# Set task 1
Answer these about the stream partitioning email thread:
(a) What does Tim say the StatsListener can be used to see?
(b) For a key value store that holds aggregations for each key, what approach does Pramod call better, and why?
(c) Which issue does Pramod tell Tim to look at?
# Set task 2
Carry on the stream partitioning email thread from its last line.

# Selected excerpt
╔══

Re: load based stream partitioning

Pramod Immaneni Thu, 11 Feb 2016 16:21:06 -0800

Comments inline

On Thu, Feb 11, 2016 at 4:13 PM, Timothy Farkas <[email protected]> wrote:


> Hey Pramod,
>
> I agree if APEX-339 is in place then it would work without redeploying
> containers for operators that are Stateless, or a subset of Stateful
> operators.
>
> Addressing your previous questions.
>
> - The StatsListener can be used to see how far behind operators are. You
> could determine what window the operator is on, or the number of tuples
> it's processed so far, or how long
> it takes it to complete a window.
>

What if tuples are different sizes and number of tuples processed doesn't
reflect how far ahead or behind a downstream partition is? How is the
information from StatsListener made available to the upstream partition
codecs.


>
> - Some examples of Stateful operators that require repartitioning of state
> are the following:
>       - Deduper
>            In this case after updating the stream codec the operator may
> allow a previously seen value to pass because the partition didn't receive
> that value with the previous stream codec.
>       - A key value store that holds aggregations for each key.
>            In this case multiple partitions would hold partial aggregations
> for a key, when they are expecting to hold the complete aggregation.
>

Agreed for deduper. For the second case a unifier is a better approach so
that you are not affected by key skew in general.


>
> Tim
>
> On Thu, Feb 11, 2016 at 4:04 PM, Pramod Immaneni <[email protected]>
> wrote:
>
> > Additionally it can be treated as a non-idempotent stream for recovery.
> > Look at APEXCORE-339. In cases where the downstream partitions require
> some
> > key based partitioning, what you are suggesting would be a good approach
> > but it will require more complex logic in the StreamCodec to both key and
> > load based partitioning.
> >
> > On Thu, Feb 11, 2016 at 3:49 PM, Pramod Immaneni <[email protected]
> >
> > wrote:
> >
> > > How would you know how far behind partitions are without interacting
> with
> > > BufferServer like you were mentioning in the earlier email. Secondly
> why
> > > would changing where the data is sent to based mandate re-partitioning
> if
> > > the downstream partitions can handle data with different keys.

╚══

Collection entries
╔══

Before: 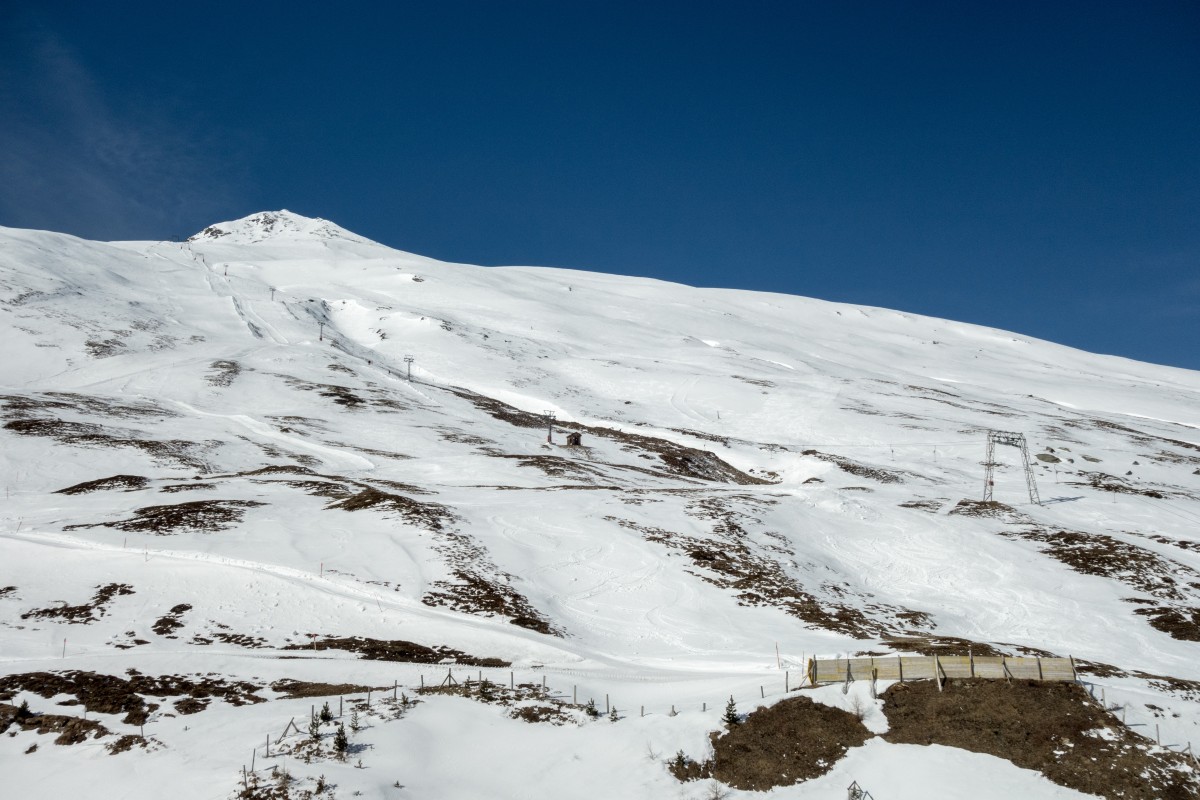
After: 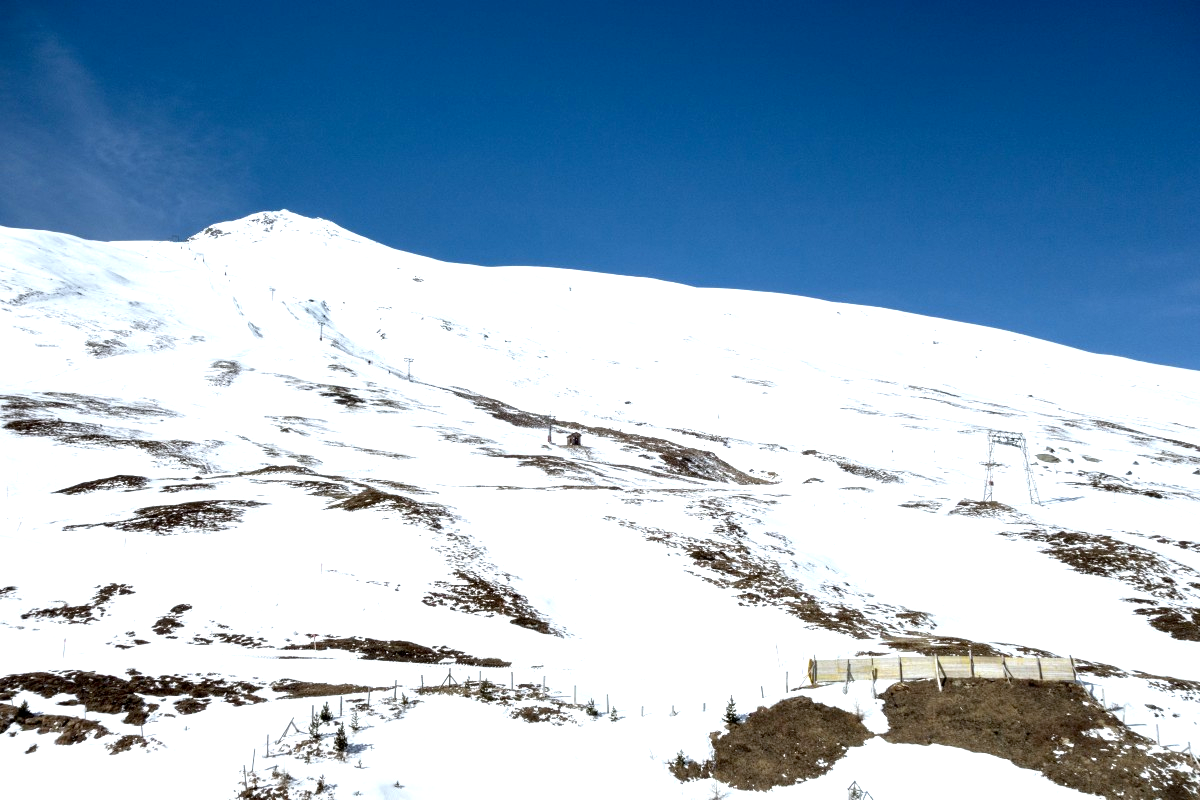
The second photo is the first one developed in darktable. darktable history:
white balance: red 0.974, blue 1.044
exposure: black level correction 0.001, exposure 1 EV, compensate highlight preservation false
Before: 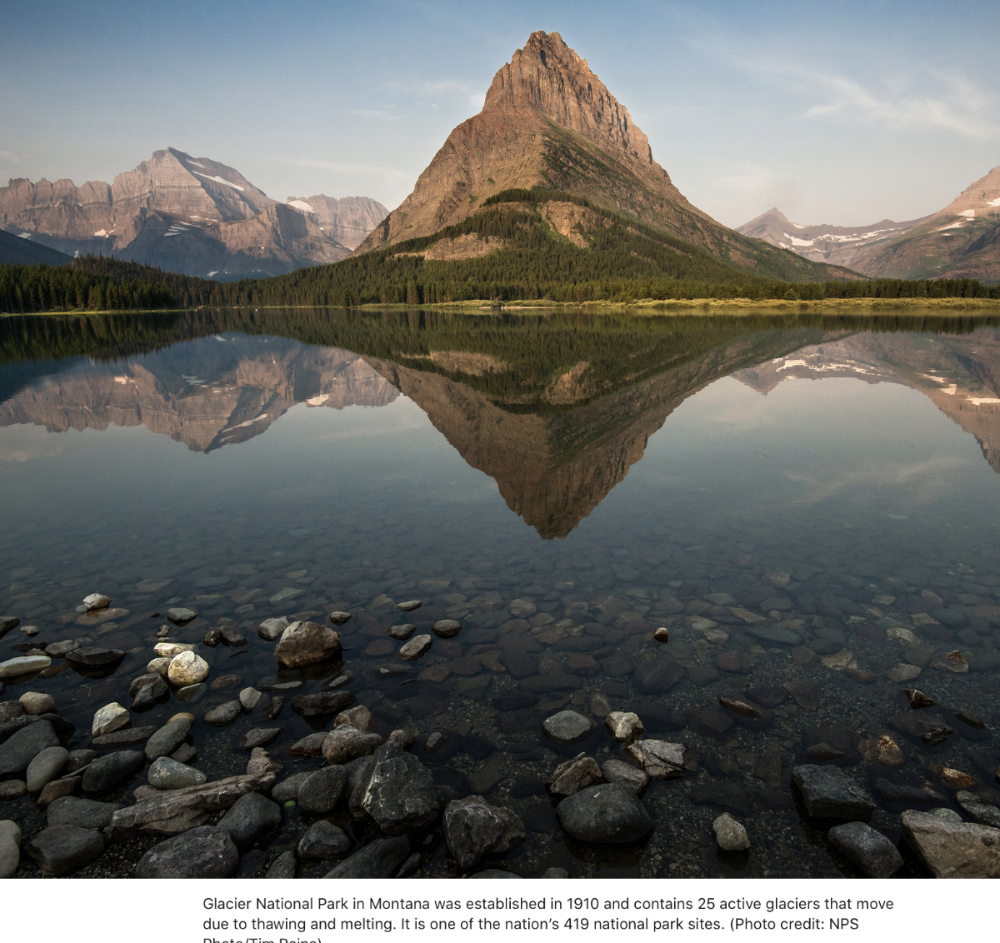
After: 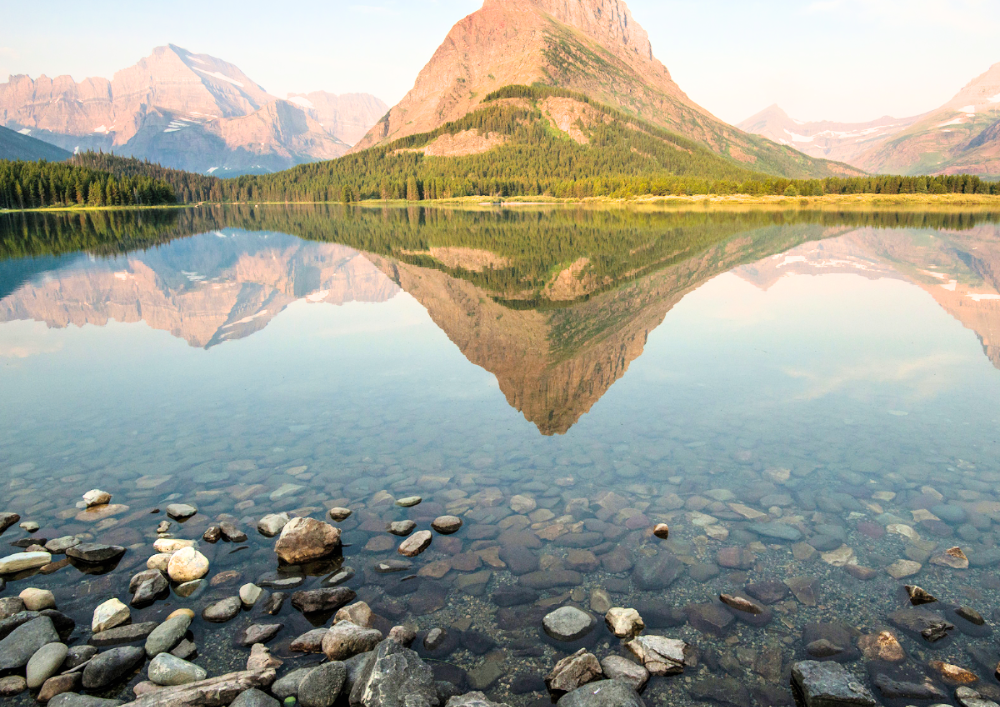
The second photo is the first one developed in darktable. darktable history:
contrast brightness saturation: contrast 0.071, brightness 0.073, saturation 0.182
crop: top 11.029%, bottom 13.966%
filmic rgb: black relative exposure -7.65 EV, white relative exposure 4.56 EV, threshold 2.99 EV, hardness 3.61, contrast 0.984, enable highlight reconstruction true
exposure: exposure 2.19 EV, compensate highlight preservation false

╚══

# Exercise response 1
(a) How far behind operators are.
(b) A unifier, so that you are not affected by key skew in general.
(c) APEXCORE-339.

# Exercise response 2
> > >
> > > On Thu, Feb 11, 2016 at 3:43 PM, Timothy Farkas <[email protected]>
> > > wrote:
> > >
> > >> Hey Pramod,
> > >>
> > >> I think in general and for recovery the existing Partitioning
> machinery
> > >> can
> > >> be reused to update the Stream Codec.
> > >> The reason why is because If the operator is Stateful and changes are
> > made
> > >> to the Stream Codec, the state of the partitions will also have to be
> > >> repartitioned.
> > >> In this case the number of partitions will remain the same, just the
> > state
> > >> of the partitions is reshuffled. The implementation for this state
> > >> reshuffling in a fault tolerant way is already handled by the Dynamic
> > >> Partitioning logic, so it could be extended to update the Stream Codec
> > as
> > >> well.
> > >>
> > >> If the operator is Stateless, it may be possible to do without
> > redeploying
> > >> any containers. But with the way I am envisioning it, I think there
> > would
> > >> be a lot of difficult to handle corner cases for recovery.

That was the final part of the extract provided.